Darauf gibt der Roman keine eindeutige Antwort, wohl aber, nach einigen dezenten Andeutungen, schließlich darauf, wer für die abgesägte Hand die Verantwortung trägt. Siegloff geht es in dem Buch weniger darum, die dunkelsten Kapitel belgischer Kolonialgeschichte aufzuarbeiten. Im Vordergrund steht für ihn vielmehr, wie so unterschiedliche Menschen wie Thomas Vinçotte und Camille Van der Straeten mit für sie einschneidenden persönlichen Erlebnissen umgehen. Herausgekommen sind zum Glück keineswegs nur schwer zu entziffernde literarische Psychogramme.

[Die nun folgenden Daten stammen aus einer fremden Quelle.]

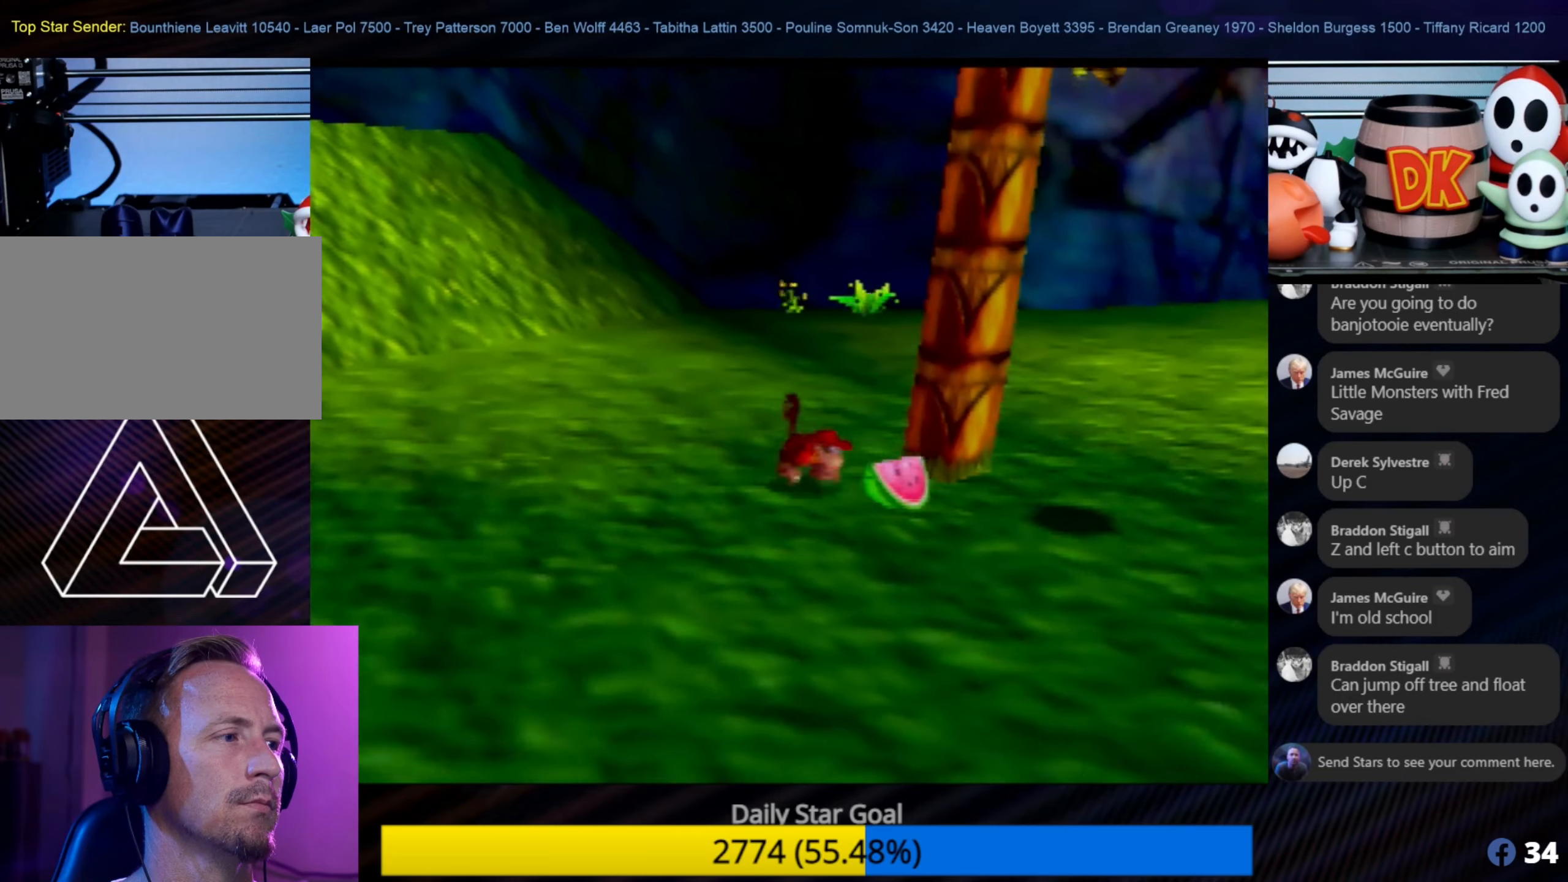
{"buttons": ["A"], "left_stick": "center", "events": [[200, "left_stick", "up"], [333, "left_stick", "center"], [400, "A", "down"]]}
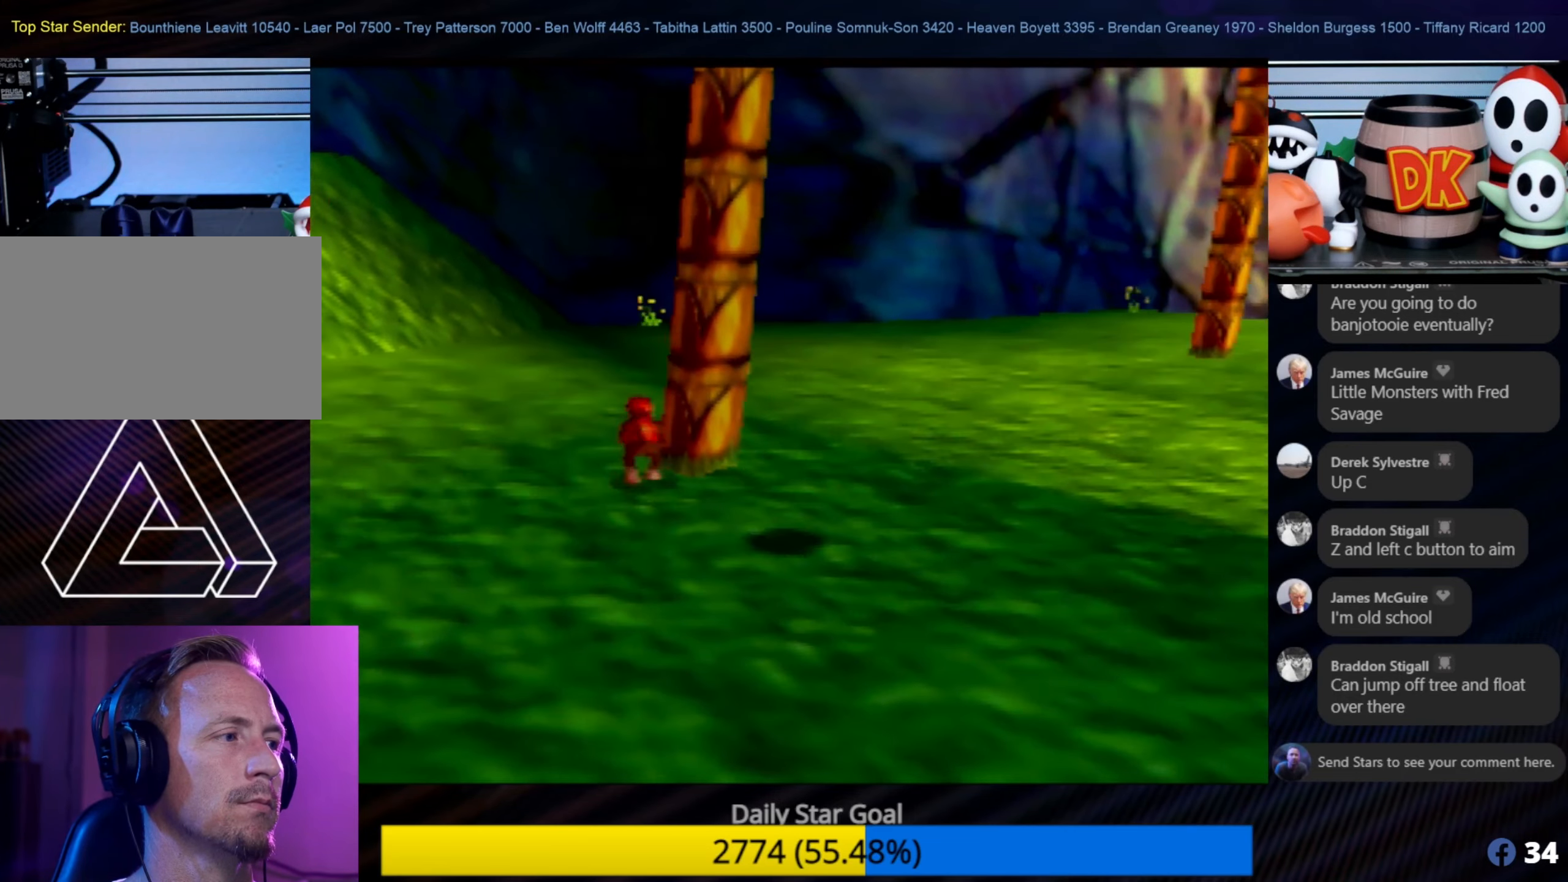
{"buttons": [], "left_stick": "right", "events": [[66, "left_stick", "up"], [200, "left_stick", "up-right"], [366, "A", "up"], [433, "left_stick", "right"]]}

Auch in seinem neuesten Buch widersteht Siegloff gelegentlich nicht der Verlockung zu ironischen oder gar humoristischen Einschüben. So darf die belgische Nationalspeise, die in eine spitze Papiertüte geschütteten und mit einer leckeren Soße versehenen Fritten, nicht fehlen. Auch Camille erliegt der Verlockung nicht. Auch ihr steht, wie dem jetzt einarmigen Standbild, nur eine Hand zur Verfügung. Für den Frittengenuss muss sie mit der anderen die Tüte festhalten. „Du kannst dabei“, so Siegloff vermutlich auch aus eigener Anschauung, „nicht aufs Handy schauen. Ein FastFood mit Entschleunigung“ – anders als sein neuester Roman.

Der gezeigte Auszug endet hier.